Traitement en santé mentale

[50] L’appelant a décidé de ne pas prendre de médicaments psychiatriques. Je respecte sa décision. Il a décidé de suivre un programme de jour à l’hôpital pour la dépression et l’anxiété. Je comprends que le programme a pris fin en raison de la pandémie de COVID-19.

[51] En novembre 2019, le Dr Cait a écrit que l’appelant [traduction] « se portait mieux sur le plan de la santé mentale. Le programme de jour fonctionne bien ». Par la suite, le Dr Cait a noté que les symptômes de l’appelant s’atténuaient avec le programme. Comme le programme a été annulé, ses symptômes sont revenus à leur niveau initialNote de bas de page 24. Aucun rapport rédigé dans le cadre du programme n’était disponible. Lors de l’audience, l’appelant a déclaré qu’il a acquis certaines compétences, comme celle de reconnaître ses déclencheurs.

[52] Il est trop tôt pour affirmer que le traitement a permis d’améliorer la santé mentale de l’appelant. La preuve du Dr Cait semble indiquer que le traitement en santé mentale a été bénéfique pour l’appelant. Cependant, la preuve ne démontre pas qu’il a fait des démarches pour effectuer d’autres évaluations ou traitements en santé mentale avant de commencer à recevoir des services de counselling en août 2022.
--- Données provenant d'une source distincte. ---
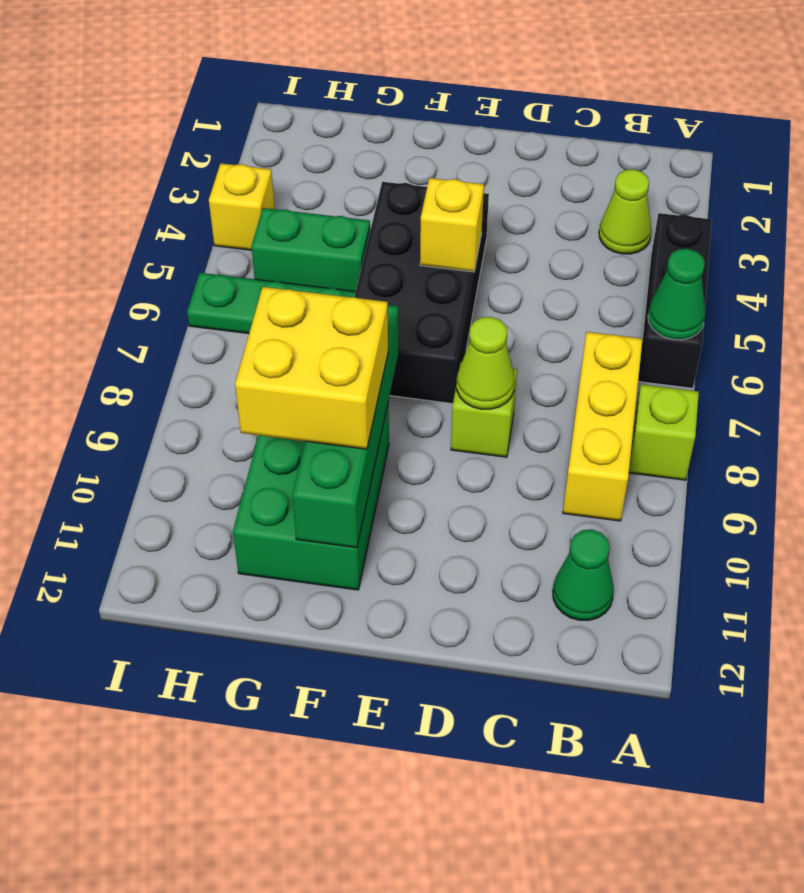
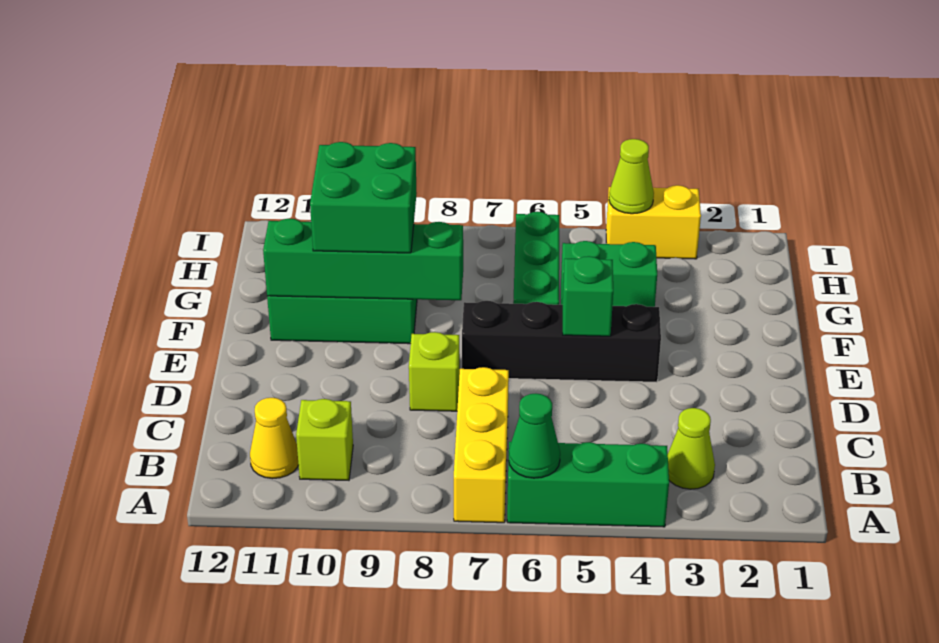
black 1x3 brick [638,213,712,388] -> green 1x3 brick [507,442,669,527]
lime 1x1 brick [629,384,699,480] -> lime 1x1 brick moved to [296,399,353,480]
yellow 1x3 brick [563,332,643,521] -> yellow 1x3 brick turned to [454,367,509,523]
green 1x1 cone [553,529,614,620] -> yellow 1x1 cone [250,398,298,479]
lime 1x1 cone [457,317,515,409] -> lime 1x1 cone moved to [609,139,654,214]
black 2x4 brick [355,182,489,404] -> black 1x4 brick [462,301,661,382]
yellow 1x1 brick [420,178,484,272] -> green 1x1 brick [563,256,613,336]
yellow 2x2 brick [235,287,388,449] -> green 2x2 brick [310,142,417,253]
green 1x2 brick [251,208,370,291] -> green 1x2 brick turned to [561,241,657,307]
yellow 1x1 brick [209,163,275,250] -> yellow 1x2 brick [606,185,701,259]

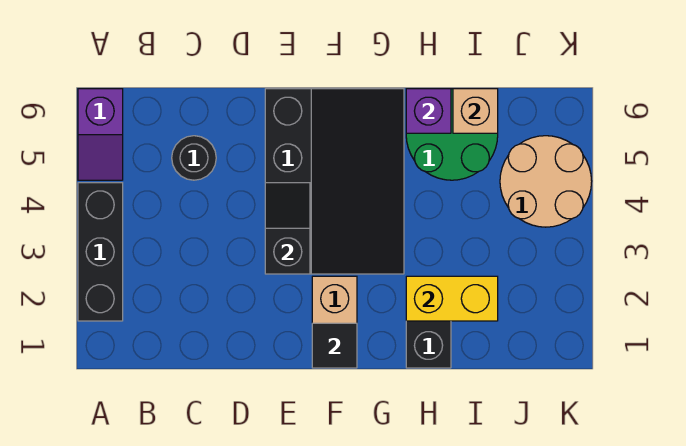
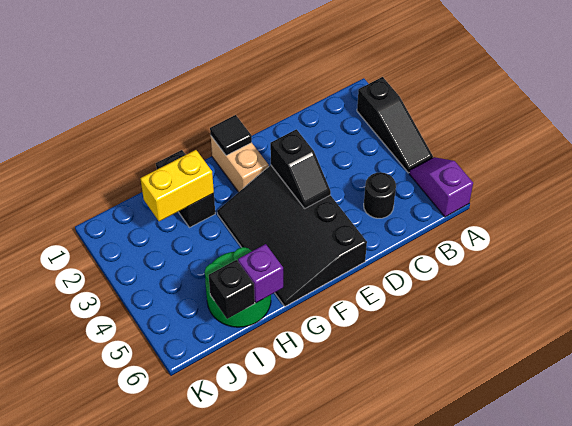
black 1x3 brick [78,183,123,321] -> black 1x3 slope [357,77,433,173]
tan 1x1 brick [453,89,498,133] -> black 1x1 brick [209,260,255,319]
tan 2x2 round brick [500,136,592,227] -> none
[53] J’ai également examiné le rapport psychiatrique rédigé par le Dr Sockalingman en mars 2022. Il a fait une évaluation dans le cadre du processus de chirurgie bariatrique. Le Dr Sockalingman ne pensait pas que l’appelant satisfaisait aux critères de dépression ou d’anxiété à ce moment-làNote de bas de page 25. Ces éléments de preuve donnent à penser que ses limitations liées à la santé mentale n’ont pas duré longtemps. Peu importe s’il n’a pas cherché à se faire traiter ou si ses problèmes de santé mentale ne sont pas à la fois graves et continus, il ne peut pas satisfaire à la partie prolongée du critère relatif à ses limitations liées à la santé mentale.

Conclusion

[54] Je conclus que l’appelant n’est pas admissible à une pension d’invalidité du Régime de pensions du Canada parce que son invalidité était grave, mais qu’elle n’était pas prolongée.

[55] Par conséquent, l’appel est rejeté.